Ten cios spadł na nią w 2016 r., pod koniec września. Mimo upływu czasu Natalia Kukulska wciąż nie może oswoić się z brakiem ukochanej babci Haliny Szmeterling (†92 l.). Kiedy zmarła, artystka wyznała:
"Nie wyobrażam sobie domu bez babci".
I dokładnie tak jest. Dotąd nie uporała się z jej brakiem. Za każdym razem, kiedy z koncertu dzwoni do dzieci, zawsze chce zapytać o babcię.
Bliskich to nie dziwi, bo wiedzą, jakie łączyły je relacje. Pani Halina po tragicznej śmierci Anny Jantar (†29 l., sprawdź!) zastąpiła czteroletniej Natalii mamę i prowadziła przez życie aż do czasów, gdy sama była już dorosła i miała własne dzieci.
"Szłyśmy razem z moją babcią pod rękę przez 40 lat. Najpierw ona trzymała mnie, potem ja ją. Nie umiem opisać, jak wiele jej zawdzięczam i jak wielki miała na mnie wpływ. Wczoraj minęły trzy lata od jej śmierci" - napisała na Instagramie wokalistka.
Natalia bardzo za nią tęskni. Chciałaby móc ją przytulić, zabrać na spacer. Gwiazda zawsze mogła liczyć na swoją babcię. Kiedy zakochała się w Michale Dąbrówce (sprawdź!) - swoim późniejszym mężu i ojcu ich trójki dzieci: Jana, Ani i Laury - ona pierwsza go poznała.
"Bardzo go lubiła i traktowała jak syna. Powtarzała tylko, że nie może zranić jej ukochanej wnuczki. Kiedy już chorowała, dziękowała mu za to, jaki jest dla Natalii. Miała do niego wielki szacunek" - zdradza przyjaciel rodziny.
Gdy Natalia spodziewała się pierwszego dziecka, babcia podpowiadała jej, co wolno kobiecie w ciąży, a czego nie.

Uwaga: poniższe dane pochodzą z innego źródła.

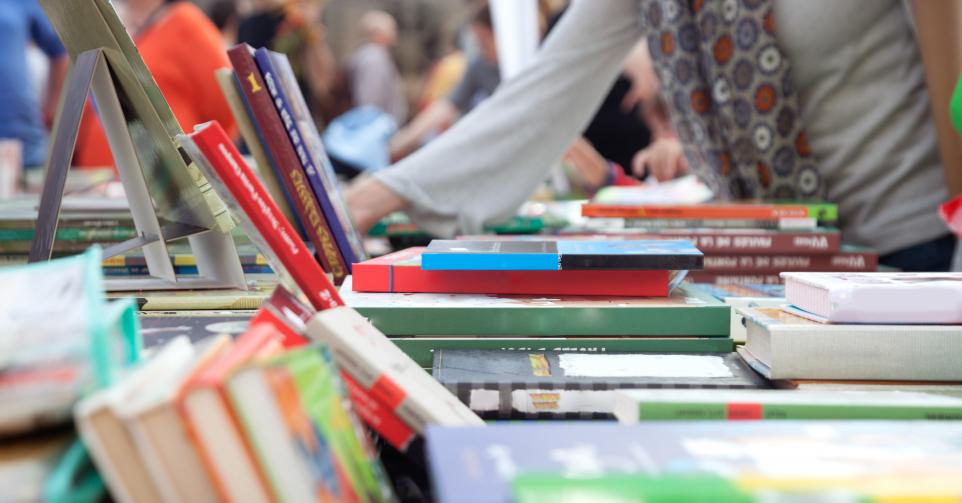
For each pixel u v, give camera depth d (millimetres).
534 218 1759
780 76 1625
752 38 1615
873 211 1667
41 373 515
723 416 730
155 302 1020
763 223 1523
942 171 1636
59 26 1009
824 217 1546
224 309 1030
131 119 978
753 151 1701
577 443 573
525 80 1620
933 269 1626
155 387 523
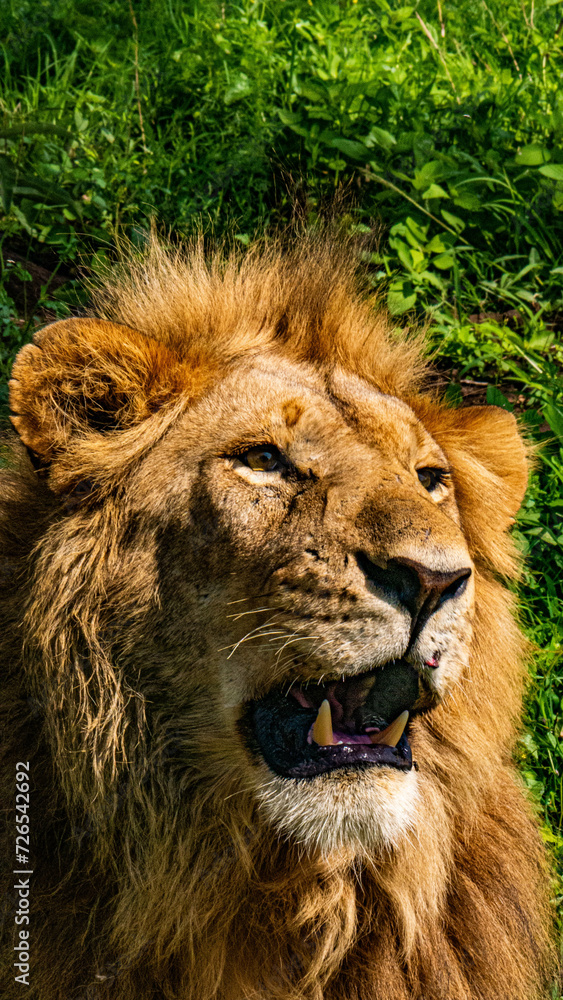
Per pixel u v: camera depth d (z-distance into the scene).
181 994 4.68
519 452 5.89
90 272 8.81
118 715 4.63
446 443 5.59
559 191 9.77
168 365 4.86
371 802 4.29
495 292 9.38
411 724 5.01
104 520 4.69
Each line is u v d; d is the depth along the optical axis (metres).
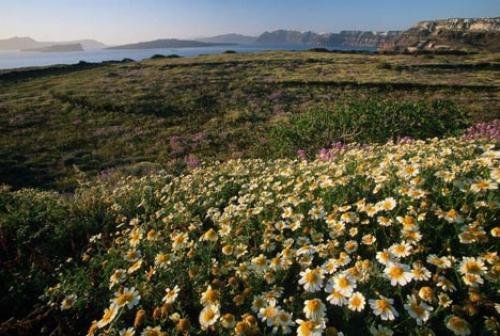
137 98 37.78
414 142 10.27
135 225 7.07
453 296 3.82
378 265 4.18
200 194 8.12
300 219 5.38
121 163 22.44
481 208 4.66
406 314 3.61
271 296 3.91
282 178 8.08
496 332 3.13
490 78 44.91
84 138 27.27
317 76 47.53
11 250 7.13
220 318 3.76
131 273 5.22
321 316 3.38
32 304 5.70
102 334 3.93
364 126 18.59
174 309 4.45
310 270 3.87
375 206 4.97
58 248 7.46
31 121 31.45
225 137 25.84
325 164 8.57
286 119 28.44
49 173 21.16
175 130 28.56
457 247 4.44
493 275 3.52
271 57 70.62
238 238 5.29
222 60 67.50
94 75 56.12
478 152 7.77
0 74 57.16
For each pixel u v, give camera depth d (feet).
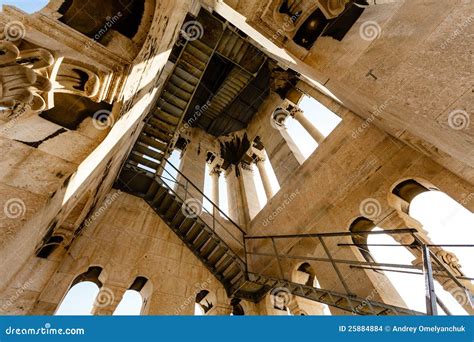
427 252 12.50
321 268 24.36
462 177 19.13
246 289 26.37
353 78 11.25
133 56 12.16
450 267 18.21
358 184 25.08
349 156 26.55
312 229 27.14
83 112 11.18
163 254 25.30
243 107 51.80
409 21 9.26
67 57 9.50
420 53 8.91
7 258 7.75
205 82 50.60
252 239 33.06
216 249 26.30
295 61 15.30
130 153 28.60
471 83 7.89
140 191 29.09
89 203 18.10
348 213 24.89
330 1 11.27
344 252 23.47
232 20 15.90
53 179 8.50
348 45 11.19
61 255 19.03
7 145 8.52
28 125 9.59
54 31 9.88
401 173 22.54
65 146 9.61
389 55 9.78
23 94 7.59
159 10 12.66
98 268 22.03
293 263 26.96
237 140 52.34
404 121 12.04
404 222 21.35
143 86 15.11
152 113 30.86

"Kochała mnie miłością olbrzymią, ale i zaborczą. Żyła moim życiem" - wyznaje gwiazda.
Zawsze dopytywała o koncerty i słuchała nowych utworów. Lubiła też, kiedy Natalia śpiewała piosenki Anny Jantar. Fani Natalii i jej mamy uwielbiali także panią Halinę.
Wiele lat czekali na rozmowę z nią, ale ona nigdy nie dała się namówić na zwierzenia na temat córki i wnuczki. Jednak wciąż o niej pamiętają, a Natalia bardzo to szanuje.

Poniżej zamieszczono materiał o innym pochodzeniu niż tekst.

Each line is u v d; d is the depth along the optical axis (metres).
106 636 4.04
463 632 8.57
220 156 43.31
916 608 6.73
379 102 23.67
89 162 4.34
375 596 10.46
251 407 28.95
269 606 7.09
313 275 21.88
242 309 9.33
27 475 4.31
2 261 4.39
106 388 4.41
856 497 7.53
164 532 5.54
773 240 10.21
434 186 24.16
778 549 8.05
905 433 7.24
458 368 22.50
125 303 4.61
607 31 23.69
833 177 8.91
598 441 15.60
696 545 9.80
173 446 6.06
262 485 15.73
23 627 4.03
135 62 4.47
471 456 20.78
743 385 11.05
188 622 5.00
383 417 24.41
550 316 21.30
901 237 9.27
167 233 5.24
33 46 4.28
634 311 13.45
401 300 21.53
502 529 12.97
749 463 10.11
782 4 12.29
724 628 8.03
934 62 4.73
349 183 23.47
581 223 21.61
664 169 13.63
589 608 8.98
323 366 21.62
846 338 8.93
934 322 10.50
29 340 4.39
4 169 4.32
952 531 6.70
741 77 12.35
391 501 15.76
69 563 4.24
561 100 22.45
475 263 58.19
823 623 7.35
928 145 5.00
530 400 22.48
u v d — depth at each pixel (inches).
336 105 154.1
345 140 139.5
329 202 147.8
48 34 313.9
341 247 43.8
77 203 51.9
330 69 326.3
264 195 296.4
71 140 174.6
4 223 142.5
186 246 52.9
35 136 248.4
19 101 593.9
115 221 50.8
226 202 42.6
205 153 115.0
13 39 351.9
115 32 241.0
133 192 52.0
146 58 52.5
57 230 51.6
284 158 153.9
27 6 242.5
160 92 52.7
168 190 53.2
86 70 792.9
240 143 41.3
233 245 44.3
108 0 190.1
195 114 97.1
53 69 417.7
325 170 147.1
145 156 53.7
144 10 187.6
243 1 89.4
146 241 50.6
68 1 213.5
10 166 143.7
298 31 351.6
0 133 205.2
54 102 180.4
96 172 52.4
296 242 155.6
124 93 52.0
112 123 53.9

"Nie była osobą publiczną, więc myślałam, że pamięć o niej będę pielęgnować po cichu, w sercu..., ale pomyślałam, że dla wielu fanów mojej mamy i moich jest również ważną postacią. Dlatego czasem o niej wspomnę z utęsknieniem i miłością w tej przestrzeni. Mój 'Bacik'. Halina Szmeterling (1924-2016)" - dodała wzruszająco.